## WHAT TO DO
Output the listing below verbatim, line for line, with no changes.

## RECORDS TO USE
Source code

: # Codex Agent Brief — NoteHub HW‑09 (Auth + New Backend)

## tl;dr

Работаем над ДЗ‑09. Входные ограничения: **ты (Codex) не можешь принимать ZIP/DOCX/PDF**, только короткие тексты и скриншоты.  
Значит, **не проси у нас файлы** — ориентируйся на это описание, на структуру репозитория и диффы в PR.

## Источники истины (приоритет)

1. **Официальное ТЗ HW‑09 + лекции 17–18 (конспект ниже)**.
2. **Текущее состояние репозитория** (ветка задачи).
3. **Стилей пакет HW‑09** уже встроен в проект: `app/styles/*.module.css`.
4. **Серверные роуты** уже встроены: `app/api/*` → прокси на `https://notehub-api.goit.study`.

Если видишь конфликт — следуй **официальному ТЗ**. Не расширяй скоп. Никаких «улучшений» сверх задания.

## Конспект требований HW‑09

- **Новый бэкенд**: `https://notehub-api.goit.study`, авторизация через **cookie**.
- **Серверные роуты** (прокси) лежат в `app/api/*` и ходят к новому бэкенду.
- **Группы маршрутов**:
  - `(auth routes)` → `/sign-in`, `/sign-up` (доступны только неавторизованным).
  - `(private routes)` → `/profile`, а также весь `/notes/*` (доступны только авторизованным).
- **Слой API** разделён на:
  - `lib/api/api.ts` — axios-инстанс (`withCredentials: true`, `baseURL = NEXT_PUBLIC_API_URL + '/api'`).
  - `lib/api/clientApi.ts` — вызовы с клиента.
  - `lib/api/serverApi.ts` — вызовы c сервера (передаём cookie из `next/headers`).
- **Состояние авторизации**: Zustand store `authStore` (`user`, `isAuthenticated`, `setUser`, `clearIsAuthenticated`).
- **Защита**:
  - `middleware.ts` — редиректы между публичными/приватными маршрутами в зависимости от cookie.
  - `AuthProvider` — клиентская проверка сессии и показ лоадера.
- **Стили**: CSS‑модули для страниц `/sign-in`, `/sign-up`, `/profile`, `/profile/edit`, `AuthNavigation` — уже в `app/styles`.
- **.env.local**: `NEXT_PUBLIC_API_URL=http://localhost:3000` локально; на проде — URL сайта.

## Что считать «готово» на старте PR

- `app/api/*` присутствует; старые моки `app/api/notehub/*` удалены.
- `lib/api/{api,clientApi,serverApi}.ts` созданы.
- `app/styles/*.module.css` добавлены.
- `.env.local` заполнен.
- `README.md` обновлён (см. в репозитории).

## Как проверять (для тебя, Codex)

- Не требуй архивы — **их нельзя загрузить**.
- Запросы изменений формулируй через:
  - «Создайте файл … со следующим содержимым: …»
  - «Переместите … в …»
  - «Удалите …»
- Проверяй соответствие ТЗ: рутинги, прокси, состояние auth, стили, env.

## TASK SOLUTION
Source code

: # Codex Agent Brief — NoteHub HW‑09 (Auth + New Backend)

## tl;dr

Работаем над ДЗ‑09. Входные ограничения: **ты (Codex) не можешь принимать ZIP/DOCX/PDF**, только короткие тексты и скриншоты.  
Значит, **не проси у нас файлы** — ориентируйся на это описание, на структуру репозитория и диффы в PR.

## Источники истины (приоритет)

1. **Официальное ТЗ HW‑09 + лекции 17–18 (конспект ниже)**.
2. **Текущее состояние репозитория** (ветка задачи).
3. **Стилей пакет HW‑09** уже встроен в проект: `app/styles/*.module.css`.
4. **Серверные роуты** уже встроены: `app/api/*` → прокси на `https://notehub-api.goit.study`.

Если видишь конфликт — следуй **официальному ТЗ**. Не расширяй скоп. Никаких «улучшений» сверх задания.

## Конспект требований HW‑09

- **Новый бэкенд**: `https://notehub-api.goit.study`, авторизация через **cookie**.
- **Серверные роуты** (прокси) лежат в `app/api/*` и ходят к новому бэкенду.
- **Группы маршрутов**:
  - `(auth routes)` → `/sign-in`, `/sign-up` (доступны только неавторизованным).
  - `(private routes)` → `/profile`, а также весь `/notes/*` (доступны только авторизованным).
- **Слой API** разделён на:
  - `lib/api/api.ts` — axios-инстанс (`withCredentials: true`, `baseURL = NEXT_PUBLIC_API_URL + '/api'`).
  - `lib/api/clientApi.ts` — вызовы с клиента.
  - `lib/api/serverApi.ts` — вызовы c сервера (передаём cookie из `next/headers`).
- **Состояние авторизации**: Zustand store `authStore` (`user`, `isAuthenticated`, `setUser`, `clearIsAuthenticated`).
- **Защита**:
  - `middleware.ts` — редиректы между публичными/приватными маршрутами в зависимости от cookie.
  - `AuthProvider` — клиентская проверка сессии и показ лоадера.
- **Стили**: CSS‑модули для страниц `/sign-in`, `/sign-up`, `/profile`, `/profile/edit`, `AuthNavigation` — уже в `app/styles`.
- **.env.local**: `NEXT_PUBLIC_API_URL=http://localhost:3000` локально; на проде — URL сайта.

## Что считать «готово» на старте PR

- `app/api/*` присутствует; старые моки `app/api/notehub/*` удалены.
- `lib/api/{api,clientApi,serverApi}.ts` созданы.
- `app/styles/*.module.css` добавлены.
- `.env.local` заполнен.
- `README.md` обновлён (см. в репозитории).

## Как проверять (для тебя, Codex)

- Не требуй архивы — **их нельзя загрузить**.
- Запросы изменений формулируй через:
  - «Создайте файл … со следующим содержимым: …»
  - «Переместите … в …»
  - «Удалите …»
- Проверяй соответствие ТЗ: рутинги, прокси, состояние auth, стили, env.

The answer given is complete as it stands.